就在這时候,孙延平一弯腰,章驰便看到姐夫一只脚抬了起来,手在脚上一摸,便看到一條昂刺被姐夫抓在了手上。
“嘿嘿,看又是一條”。
孙延平得意的挥了挥手中的昂刺,兴高采烈的拿着鱼,回到了自己刚挖的小塘子旁边,把新抓的鱼给放了进去。
“家裡有豆腐么?”孙延平开心的大声问道。
章驰明白了姐夫的意思,张口說道:“你是想做昂刺烧豆腐是不是?”
嗯!
孙延平点了点头。
章驰道:“有,不過是冻的,要想吃新鲜的那就得去那边的华人超市买,大约一個半小时的時間”。

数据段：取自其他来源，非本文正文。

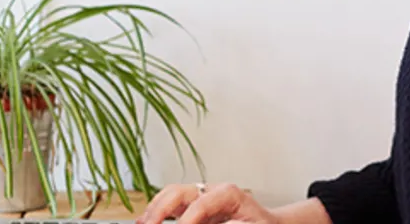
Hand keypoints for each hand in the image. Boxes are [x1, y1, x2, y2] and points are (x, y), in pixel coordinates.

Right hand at [137, 183, 282, 223]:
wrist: (264, 223)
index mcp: (228, 193)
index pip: (201, 203)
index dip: (188, 220)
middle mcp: (210, 190)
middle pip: (178, 191)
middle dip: (161, 209)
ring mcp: (199, 196)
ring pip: (169, 194)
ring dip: (153, 209)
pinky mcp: (191, 206)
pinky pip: (169, 204)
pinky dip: (155, 212)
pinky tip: (145, 222)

“造孽啊,不是美国這边挺发达的么,怎么买块豆腐還有一個半小时,一個半小时能从省城到咱们老家了,真是……”孙延平嘀咕着继续弯着腰开始摸昂刺。
姐夫摸昂刺,纯粹应了一句老话,啥老话呢,就是虎头蛇尾,开始的时候挺好,但是自打摸上来第三條之后,接下来的一個小时時間,就再也沒有收获了。
章驰是不打算和姐夫一样一直在塘子裡泡着,游了十来分钟,章驰便上了岸,躺在躺椅上,手中拿着一瓶啤酒,一边啜着小啤酒一边和同样躺着的米勒侃大山。
两家都是搞牧场的,话题谈着谈着自然而然的就谈到了牧场上。
米勒家裡今天的牧草用的是章驰家的大须草,现在只有三分之一的地方种上了大须草,剩下的三分之二地盘還在等着這三分之一的结果。
原本是准备多种一些的,不過塞廖尔這人年纪大了,人年纪一大心中就趋于保守,从原来的整個牧场今年都换完,改成了只有三分之一的地方换。
章驰也不在意,无论是塞廖尔换草還是不换,对于章驰的影响也就是草种子钱,现在這点钱已经看不到章驰的眼中了。
原本内尔家也准备今天换种大须草的,不過大家现在也都知道了,内尔家的牧场已经姓了章,种大须草不种大须草就不是他考虑的事情了。
从草再谈到了内尔,两人居然有点感觉不胜唏嘘的意思了。
這谁能想到,年初的时候两人還帮上内尔一家转场赶牛呢,现在還沒有到一年的時間,内尔居然就奔到了佛罗裡达,享受迈阿密那温暖的阳光去了。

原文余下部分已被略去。